Task details →
Your copy of the listing must be exact and must hold no images.

Exercise inputs →
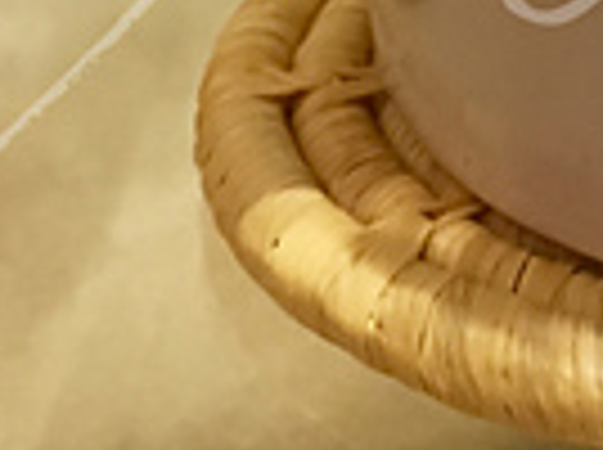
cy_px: -482
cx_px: 724
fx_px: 2417
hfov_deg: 13.8
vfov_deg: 9.8
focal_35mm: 139
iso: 200
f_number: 2.2
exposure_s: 1/15
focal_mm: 4.15
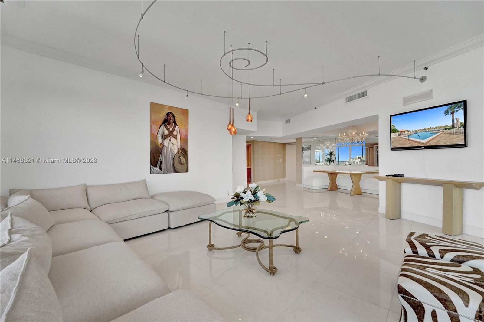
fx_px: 188
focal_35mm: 14
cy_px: 161
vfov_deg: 81.1
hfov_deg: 104.3
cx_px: 242
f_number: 8
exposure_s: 1/500
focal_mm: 14
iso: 1250
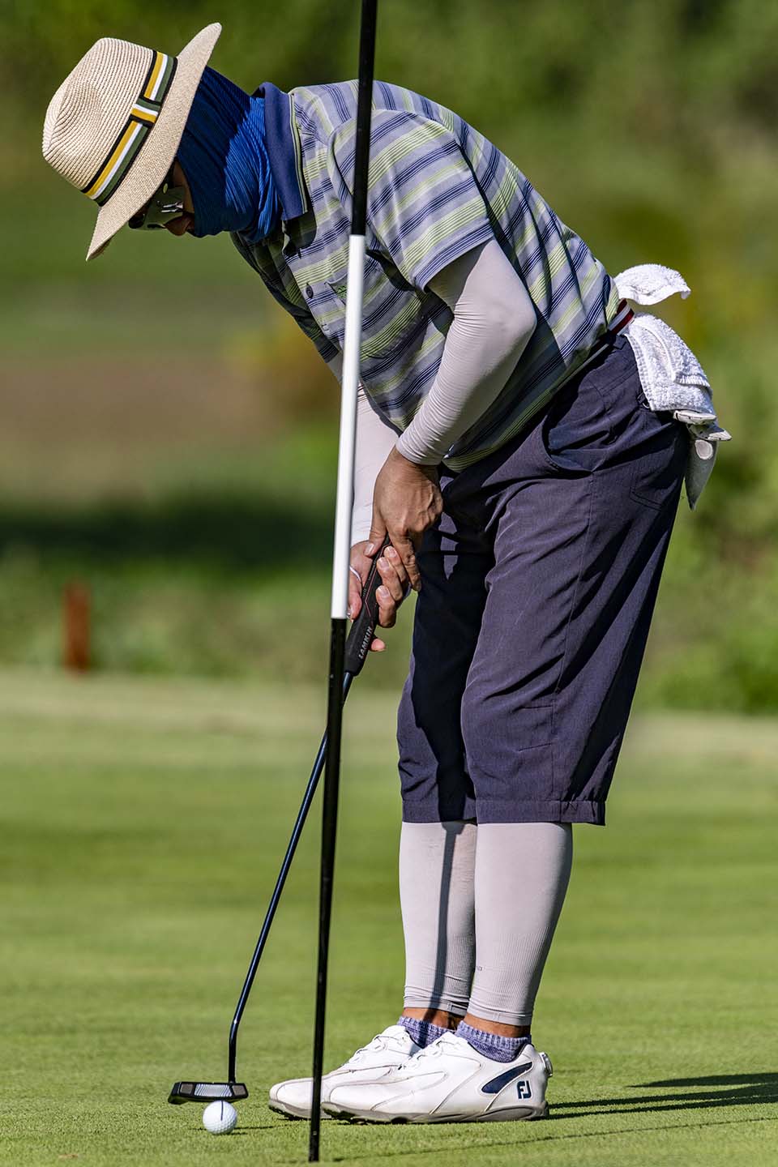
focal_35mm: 650
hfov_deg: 2.1
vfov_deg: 3.2
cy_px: 584
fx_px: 21069
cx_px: 389
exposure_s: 1/1600
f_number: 8
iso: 220
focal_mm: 650
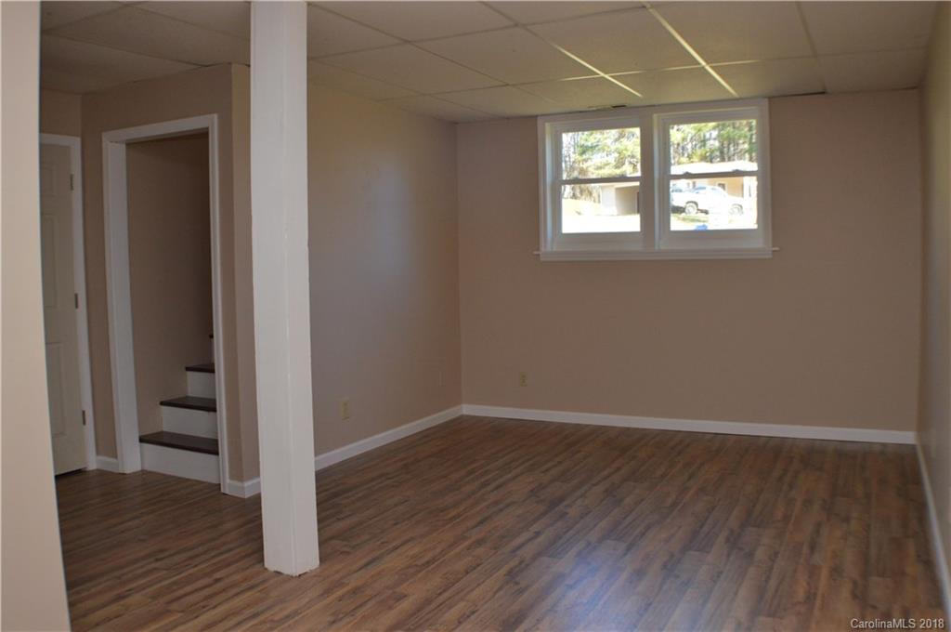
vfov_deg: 34.1
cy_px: 316
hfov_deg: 49.6
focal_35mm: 39
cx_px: 476
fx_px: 1029
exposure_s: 1/125
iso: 800
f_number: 5.6
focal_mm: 26
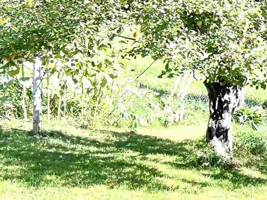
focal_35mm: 119
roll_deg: +2.1
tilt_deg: -3.4
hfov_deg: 14.7
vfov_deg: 12.4
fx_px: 918
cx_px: 468
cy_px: 181
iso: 50
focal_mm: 5.7
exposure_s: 1/932
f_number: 1.5
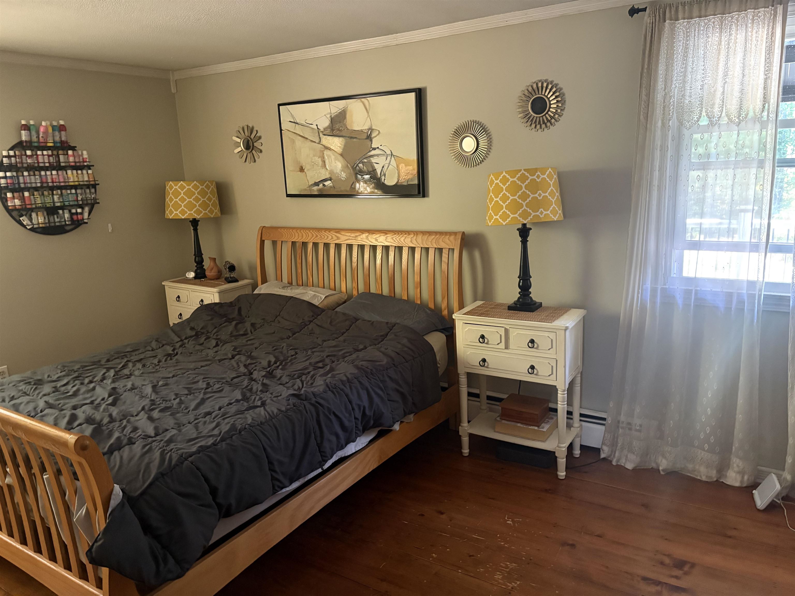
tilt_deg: -12.7
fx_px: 597
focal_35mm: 26
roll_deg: +3.0
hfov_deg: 67.3
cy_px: 298
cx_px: 398
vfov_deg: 53.1
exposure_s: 1/30
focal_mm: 5.96
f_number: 1.6
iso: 640
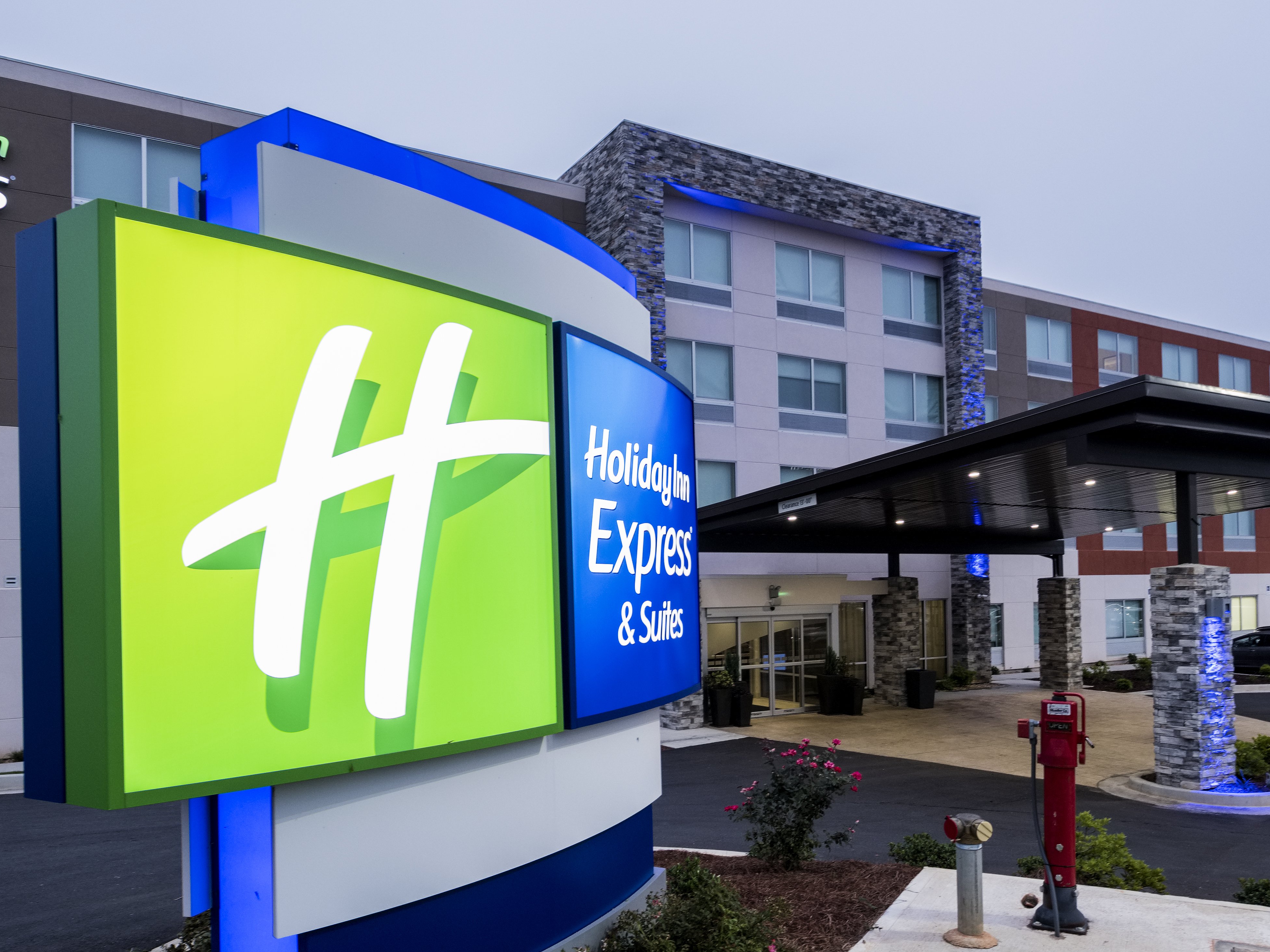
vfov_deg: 54.5
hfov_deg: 69.4
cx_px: 661
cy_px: 567
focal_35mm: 25
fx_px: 917
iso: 400
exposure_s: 1/13
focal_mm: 11.5
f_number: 4.5
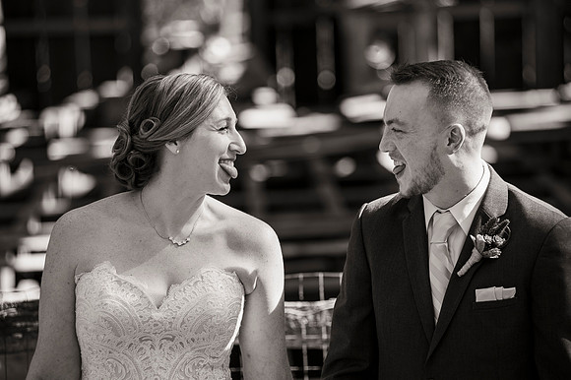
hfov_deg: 13.3
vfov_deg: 8.8
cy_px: 190
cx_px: 286
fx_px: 2457
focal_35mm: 155
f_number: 3.2
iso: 160
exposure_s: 1/250
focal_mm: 155
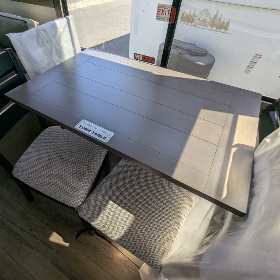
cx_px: 112
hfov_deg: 76.8
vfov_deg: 77.7
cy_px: 141
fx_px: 174
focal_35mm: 19
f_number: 2.2
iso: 59
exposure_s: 1/149
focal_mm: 2.35
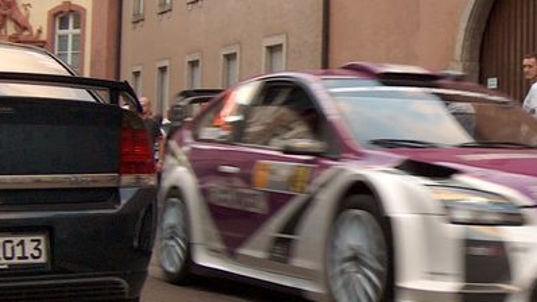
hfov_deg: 25.4
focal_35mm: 81
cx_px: 488
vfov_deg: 14.9
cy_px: 155
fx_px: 1154
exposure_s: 1/58.7
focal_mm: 7.6
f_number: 2.8
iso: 200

Task answer →
cy_px: -482
cx_px: 724
fx_px: 2417
hfov_deg: 13.8
vfov_deg: 9.8
focal_35mm: 139
iso: 200
f_number: 2.2
exposure_s: 1/15
focal_mm: 4.15
fx_px: 188
focal_35mm: 14
cy_px: 161
vfov_deg: 81.1
hfov_deg: 104.3
cx_px: 242
f_number: 8
exposure_s: 1/500
focal_mm: 14
iso: 1250
focal_35mm: 650
hfov_deg: 2.1
vfov_deg: 3.2
cy_px: 584
fx_px: 21069
cx_px: 389
exposure_s: 1/1600
f_number: 8
iso: 220
focal_mm: 650
vfov_deg: 34.1
cy_px: 316
hfov_deg: 49.6
focal_35mm: 39
cx_px: 476
fx_px: 1029
exposure_s: 1/125
iso: 800
f_number: 5.6
focal_mm: 26
focal_35mm: 119
roll_deg: +2.1
tilt_deg: -3.4
hfov_deg: 14.7
vfov_deg: 12.4
fx_px: 918
cx_px: 468
cy_px: 181
iso: 50
focal_mm: 5.7
exposure_s: 1/932
f_number: 1.5
tilt_deg: -12.7
fx_px: 597
focal_35mm: 26
roll_deg: +3.0
hfov_deg: 67.3
cy_px: 298
cx_px: 398
vfov_deg: 53.1
exposure_s: 1/30
focal_mm: 5.96
f_number: 1.6
iso: 640
vfov_deg: 54.5
hfov_deg: 69.4
cx_px: 661
cy_px: 567
focal_35mm: 25
fx_px: 917
iso: 400
exposure_s: 1/13
focal_mm: 11.5
f_number: 4.5
hfov_deg: 13.3
vfov_deg: 8.8
cy_px: 190
cx_px: 286
fx_px: 2457
focal_35mm: 155
f_number: 3.2
iso: 160
exposure_s: 1/250
focal_mm: 155
cx_px: 112
hfov_deg: 76.8
vfov_deg: 77.7
cy_px: 141
fx_px: 174
focal_35mm: 19
f_number: 2.2
iso: 59
exposure_s: 1/149
focal_mm: 2.35
hfov_deg: 25.4
focal_35mm: 81
cx_px: 488
vfov_deg: 14.9
cy_px: 155
fx_px: 1154
exposure_s: 1/58.7
focal_mm: 7.6
f_number: 2.8
iso: 200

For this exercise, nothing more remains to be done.